Culebras A
State University of New York, Health Science Center, Syracuse.
Psychiatr Clin North Am. 1992 Jun;15(2):467-89.
Wakefulness and sleep are antagonistic states competing for the domain of brain activity. Non-REM sleep and REM sleep are different states of being, sustained by activity in brainstem nuclei, hypothalamus, basal forebrain, and thalamus. Such complex phenomenology is subject to many alterations grouped in the new International Classification of Sleep Disorders. The insomnias are the result of interacting psychosocial, psychophysiologic, neurodevelopmental, and medical factors. Proper perspective of each factor provides the clinical strategies to approach medically the symptom-complex of insomnia. The most common cause of daytime hypersomnia is chronic sleep deprivation. Obstructive sleep apnea responds to nasal CPAP, but the failure rate approaches 30%. In intolerant patients BiPAP and surgical remedies should be considered. Motor and behavioral abnormalities of sleep may be linked to REM sleep as in the REM sleep behavior disorder. Paroxysmal nocturnal dystonia and nocturnal wanderings may be associated with epilepsy. Intrusions of one state of being (wakefulness, non-REM sleep, and REM sleep) into another result in mixed, poorly defined, or only partially developed states. Dissociation of states may be responsible for confusional arousals, hallucinations, and cateplexy. Senile degeneration of the suprachiasmatic nuclei may underlie the circadian rhythm changes in old age and the "sundown" syndrome in demented patients. Misalignment of the hypothalamic pacemaker causes dysregulation of sleep-related physiologic and behavioral variables. Exposure to bright light retrains the pacemaker in night-shift workers, transmeridian travelers, and in patients with seasonal affective syndrome. Benzodiazepine compounds are very effective hypnotics, but should be used sparingly in the elderly to avoid falls, memory lapses, and aggravation of a preexisting sleep apnea syndrome. Sleep laboratory evaluations are indicated in patients with hypersomnia, suspected sleep apnea syndrome, motor-behavioral disorders of sleep, and in many individuals complaining of insomnia.

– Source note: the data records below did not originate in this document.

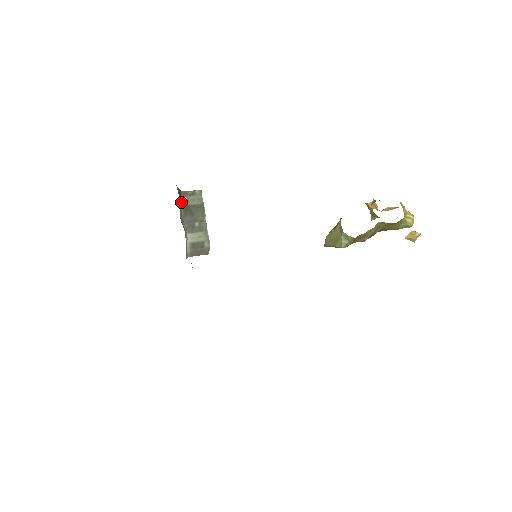
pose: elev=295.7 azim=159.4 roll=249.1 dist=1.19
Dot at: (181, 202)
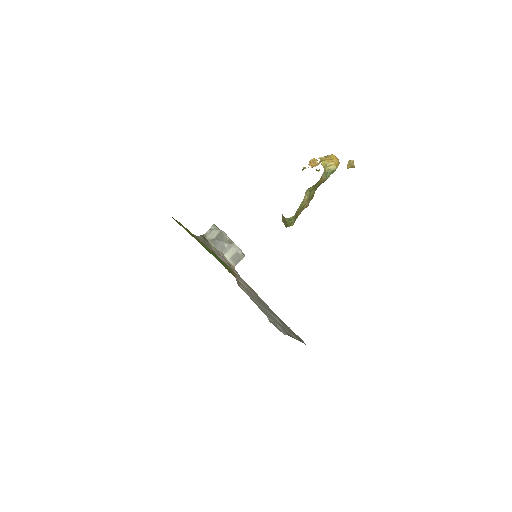
Dot at: (208, 241)
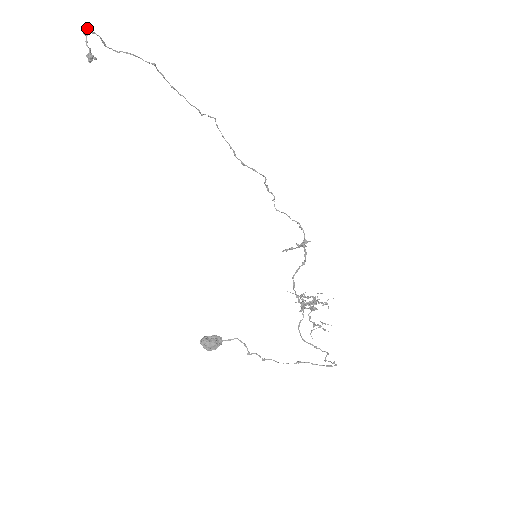
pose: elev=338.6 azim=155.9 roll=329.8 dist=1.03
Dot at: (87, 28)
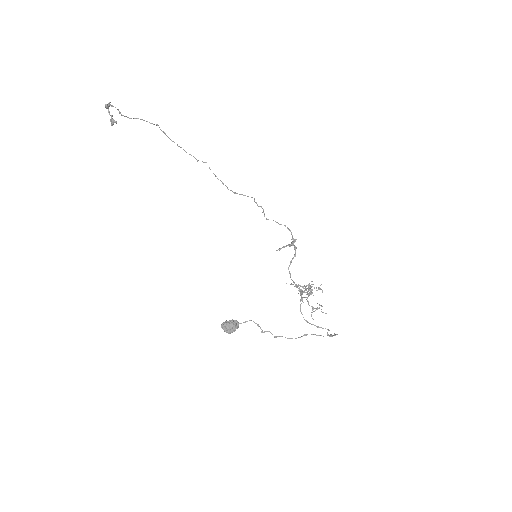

觉醒和睡眠是争夺大脑活动领域的拮抗状态。非快速眼动睡眠和快速眼动睡眠是不同的存在状态,由脑干核、下丘脑、基底前脑和丘脑的活动维持。这种复杂的现象学受到新的《国际睡眠障碍分类》中归类的许多改变的影响。失眠是心理社会、心理生理、神经发育和医学因素相互作用的结果。对每个因素的正确认识为从医学角度处理失眠症状复合体提供了临床策略。白天过度嗜睡最常见的原因是慢性睡眠剥夺。阻塞性睡眠呼吸暂停对鼻持续气道正压通气(CPAP)有反应,但失败率接近30%。对于不耐受的患者,应考虑双水平气道正压通气(BiPAP)和手术治疗。睡眠的运动和行为异常可能与快速眼动睡眠有关,如快速眼动睡眠行为障碍。阵发性夜间肌张力障碍和夜间漫游可能与癫痫有关。一种存在状态(觉醒、非快速眼动睡眠和快速眼动睡眠)侵入另一种状态会导致混合的、定义不明确的或仅部分发展的状态。状态解离可能导致混乱觉醒、幻觉和猝倒。视交叉上核的老年变性可能是老年人昼夜节律变化和痴呆患者“日落”综合征的基础。下丘脑起搏器失调会导致与睡眠相关的生理和行为变量失调。夜班工作者、跨子午线旅行者和季节性情感障碍患者暴露于强光下可重新训练起搏器。苯二氮䓬类化合物是非常有效的催眠药,但在老年人中应谨慎使用,以避免跌倒、记忆减退和加重已有的睡眠呼吸暂停综合征。对于过度嗜睡、疑似睡眠呼吸暂停综合征、睡眠运动行为障碍的患者以及许多抱怨失眠的人,需要进行睡眠实验室评估。